Cell charter niche calling


Thank you for the cell charter tool! @marcovarrone. We find the tool really useful in getting niches. Reading the paper and running it on our internal Xenium data, we find that an extremely small group of cells would form their own cluster in the middle of a huge sheet of cells of same cell type. As an example, we would find that macrophages and T cells that are spatially very close (i.e they are both in the middle of a tumor sheet for example) would just be in different clusters. Our understanding is that it’s because of the way neighbor information is aggregated in cell charter. In particular, the first entry in the aggregated neighborhood space is just the latent representation of the source cell. So, if we use n_layers=3 in cell charter, we would just end up with a neighborhood space where 25% of the space is dominated by the source cell’s representation. Do you think that this problem can be fixed by changing how source cell’s representation is encoded?

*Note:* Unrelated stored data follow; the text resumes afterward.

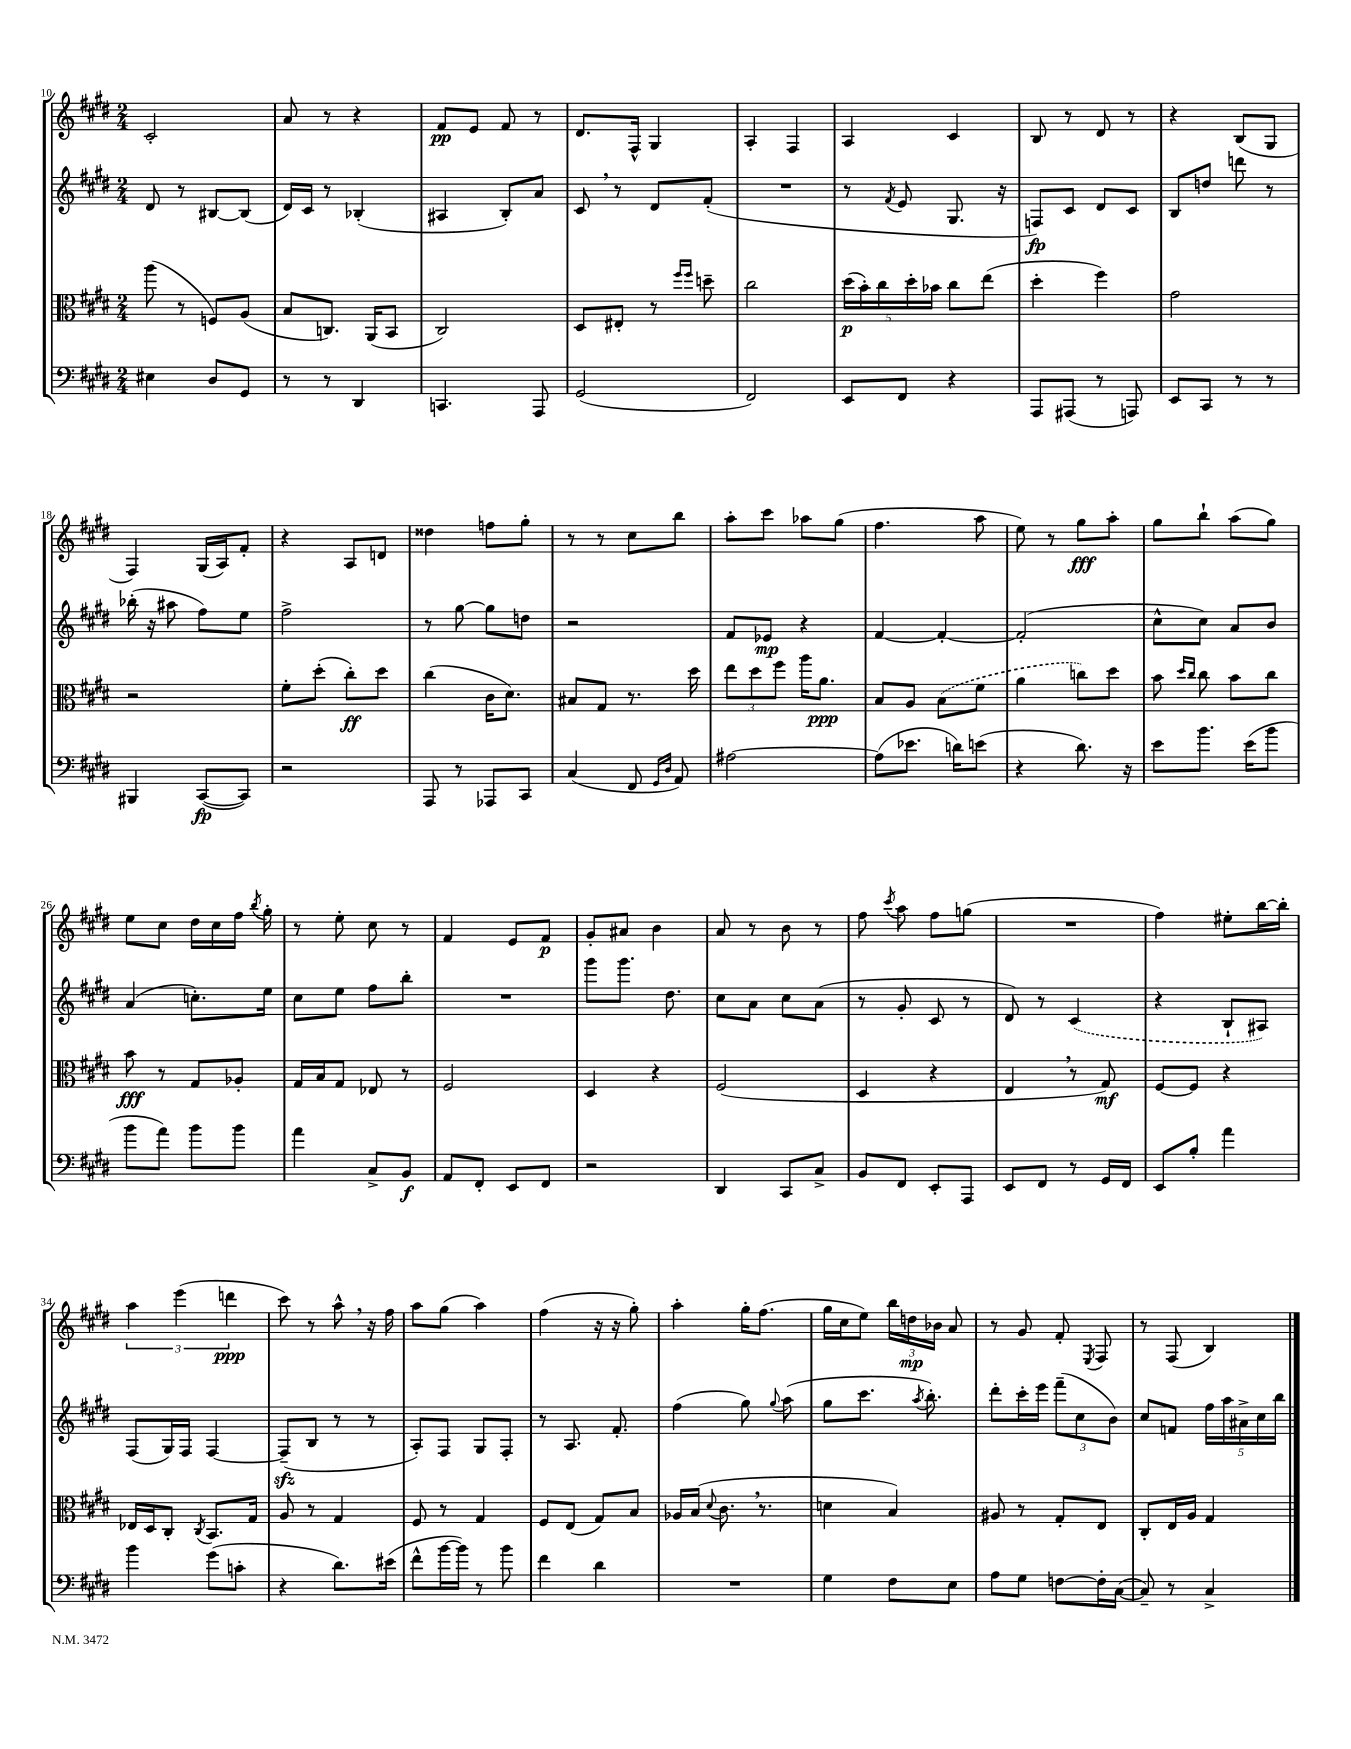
<<
\new StaffGroup <<
\new Staff = "s0" {
    \clef treble \key e \major \numericTimeSignature \time 2/4
    \autoBeamOff cis'2-. |
    a'8 r8 r4 |
    fis'8[\pp e'8] fis'8 r8 |
    dis'8.[ fis16]-^ gis4 |
    a4-. fis4 |
    a4 cis'4 |
    b8 r8 dis'8 r8 |
    r4 b8[( gis8] |
    fis4) gis16[( a16) fis'8]-. |
    r4 a8[ d'8] |
    disis''4 f''8[ gis''8]-. |
    r8 r8 cis''8[ b''8] |
    a''8[-. cis'''8] aes''8[ gis''8]( |
    fis''4. a''8 |
    e''8) r8 gis''8[\fff a''8]-. |
    gis''8[ b''8]-! a''8[( gis''8]) |
    e''8[ cis''8] dis''16[ cis''16 fis''16] \acciaccatura { b''8 } gis''16-. |
    r8 e''8-. cis''8 r8 |
    fis'4 e'8[ fis'8]\p |
    gis'8[-. ais'8] b'4 |
    a'8 r8 b'8 r8 |
    fis''8 \acciaccatura { cis'''8 } a''8 fis''8[ g''8]( |
    R2 |
    fis''4) eis''8[-. b''16~ b''16]-. |
    \tuplet 3/2 { a''4 e'''4( d'''4\ppp } |
    cis'''8) r8 a''8-^ \breathe r16 fis''16 |
    a''8[ gis''8]( a''4) |
    fis''4( r16 r16 gis''8-.) |
    a''4-. gis''16[-. fis''8.]( |
    gis''16[ cis''16 e''8]) \tuplet 3/2 { b''16[ d''16\mp bes'16] } a'8 |
    r8 gis'8 fis'8-. \acciaccatura { e8 } fis8 |
    r8 fis8( b4) \bar "|." |
}
\new Staff = "s1" {
    \clef treble \key e \major \numericTimeSignature \time 2/4
    \autoBeamOff dis'8 r8 bis8[~ bis8]( |
    dis'16[) cis'16] r8 bes4-.( |
    ais4 b8[-.) a'8] |
    cis'8 \breathe r8 dis'8[ fis'8]-.( |
    R2 |
    r8 \acciaccatura { fis'8 } e'8 gis8. r16 |
    f8[\fp) cis'8] dis'8[ cis'8] |
    b8[ d''8] d'''8 r8 |
    bes''16-.( r16 ais''8 fis''8[) e''8] |
    fis''2-> |
    r8 gis''8~ gis''8[ d''8] |
    r2 |
    fis'8[ ees'8]\mp r4 |
    fis'4~ fis'4~-. |
    fis'2-.( |
    cis''8[-^ cis''8]) a'8[ b'8] |
    a'4( c''8.[-.) e''16] |
    cis''8[ e''8] fis''8[ b''8]-. |
    R2 |
    gis'''8[ gis'''8.] dis''8. |
    cis''8[ a'8] cis''8[ a'8]( |
    r8 gis'8-. cis'8 r8 |
    dis'8) r8 \once \slurDashed cis'4( |
    r4 b8[-! ais8]) |
    fis8[( gis16) fis16] fis4~ |
    fis8[--\sfz( b8] r8 r8 |
    a8[-.) fis8] gis8[ fis8]-. |
    r8 a8. fis'8.-. |
    fis''4( gis''8) \appoggiatura { gis''8 } a''8( |
    gis''8[ cis'''8.] \acciaccatura { a''8 } b''8.-.) |
    dis'''8[-. cis'''16-. e'''16] \tuplet 3/2 { fis'''8[--( cis''8 b'8]) } |
    cis''8[ f'8] \tuplet 5/4 { fis''16[ a''16 ais'16-> cis''16 b''16] } \bar "|." |
}
\new Staff = "s2" {
    \clef alto \key e \major \numericTimeSignature \time 2/4
    \autoBeamOff a''8( r8 f8[) a8]( |
    b8[ c8.]) a,16[( b,8] |
    cis2) |
    dis8[ eis8]-. r8 \grace { fis''16[ fis''16] } d''8-- |
    cis''2 |
    \tuplet 5/4 { dis''16[\p( b'16-.) cis''16 dis''16-. bes'16] } cis''8[ e''8]( |
    dis''4-. fis''4) |
    gis'2 |
    r2 |
    fis'8[-. dis''8]-.( cis''8[-.\ff) dis''8] |
    cis''4( cis'16[ dis'8.]) |
    bis8[ gis8] r8. dis''16 |
    \tuplet 3/2 { e''8[ dis''8 fis''8] } a''16[ a'8.]\ppp |
    b8[ a8] \once \slurDashed b8[( fis'8] |
    a'4 c''8[) dis''8] |
    b'8 \grace { dis''16[ cis''16] } cis''8 b'8[ cis''8] |
    b'8\fff r8 gis8[ aes8]-. |
    gis16[ b16 gis8] ees8 r8 |
    fis2 |
    dis4 r4 |
    fis2( |
    dis4 r4 |
    e4 \breathe r8 gis8\mf) |
    fis8[~ fis8] r4 |
    ees16[ dis16 cis8]-. \acciaccatura { cis8 } b,8.[ gis16] |
    a8 r8 gis4 |
    fis8 r8 gis4 |
    fis8[ e8]( gis8[) b8] |
    aes16[ b16]( \appoggiatura { dis'8 } cis'8. \breathe r8. |
    d'4 b4) |
    ais8 r8 gis8[-. e8] |
    cis8[-. e16 a16] gis4 \bar "|." |
}
\new Staff = "s3" {
    \clef bass \key e \major \numericTimeSignature \time 2/4
    \autoBeamOff eis4 dis8[ gis,8] |
    r8 r8 dis,4 |
    c,4. a,,8 |
    gis,2( |
    fis,2) |
    e,8[ fis,8] r4 |
    a,,8[ ais,,8]( r8 a,,8) |
    e,8[ cis,8] r8 r8 |
    bis,,4 cis,8[~\fp( cis,8]) |
    r2 |
    a,,8 r8 aes,,8[ cis,8] |
    cis4( fis,8 \grace { gis,16[ dis16] } a,8) |
    ais2~ |
    ais8[( ees'8.] d'16[) e'8]( |
    r4 dis'8.) r16 |
    e'8[ b'8.] e'16[( b'8] |
    b'8[ a'8]) b'8[ b'8] |
    a'4 cis8[-> b,8]\f |
    a,8[ fis,8]-. e,8[ fis,8] |
    r2 |
    dis,4 cis,8[ cis8]-> |
    b,8[ fis,8] e,8[-. a,,8] |
    e,8[ fis,8] r8 gis,16[ fis,16] |
    e,8[ b8]-. a'4 |
    b'4 gis'8[( c'8]-. |
    r4 dis'8.[) eis'16]( |
    fis'8[-^ b'16~ b'16]) r8 b'8 |
    fis'4 dis'4 |
    R2 |
    gis4 fis8[ e8] |
    a8[ gis8] f8[~ f16-. cis16]~( |
    cis8--) r8 cis4-> \bar "|." |
}
>>
>>
\layout { \context { \Score currentBarNumber = #10 } }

Hi @abs51295, I am happy to see that you are finding CellCharter useful.
It’s not easy to answer without looking at the data.
Your intuition is correct and if your tissue is very dense, n_layers=3 may not span a big area (especially in single-cell technologies like Xenium).
In general, a low value for n_layers gives you fine and more scattered niches, closer to cell types, and higher values give you broader niches where you can have more mixing of different cell types and the source cell is less important. So you can try increasing n_layers.

In cellcharter.gr.aggregate_neighbors, n_layers can also accept a list and this can contain the specific layers that you want to get the embedding from. Passing simply the value 3 is equivalent to passing [0,1,2,3] where 0 means the source cell. This means that if you pass [1,2,3] it will take the first, second, and third-hop neighbors and not the source cell’s embedding.

1 Like

Hey @marcovarrone thank you for your prompt response. I understand that increasing n_layers would be better. Do you know of any way to choose n_layers for a given dataset?


Sorry @abs51295, for some reason I missed the notification.
I tried to make CellCharter the least dependent on parameters possible so that it would work well with default values in basically every situation (see dimensionality reduction, number of clusters, etc…) but n_layers inherently depends on what’s the scope of your analysis.
In some projects I wanted to obtain thin structures or the signal from gene or protein expression was not very strong so it was already kind of diluted, so I chose a low number of n_layers = 2-3. In other projects I wanted to have a more high-level overview of the main architecture so I chose a higher n_layers = 3-4-5. You can notice that I put 3 in both low and high because as I said it depends a lot on the data :slight_smile: .
I have also noticed that in some cases, setting higher values doesn’t change much the result (unless you go to very different values like 10 or 20).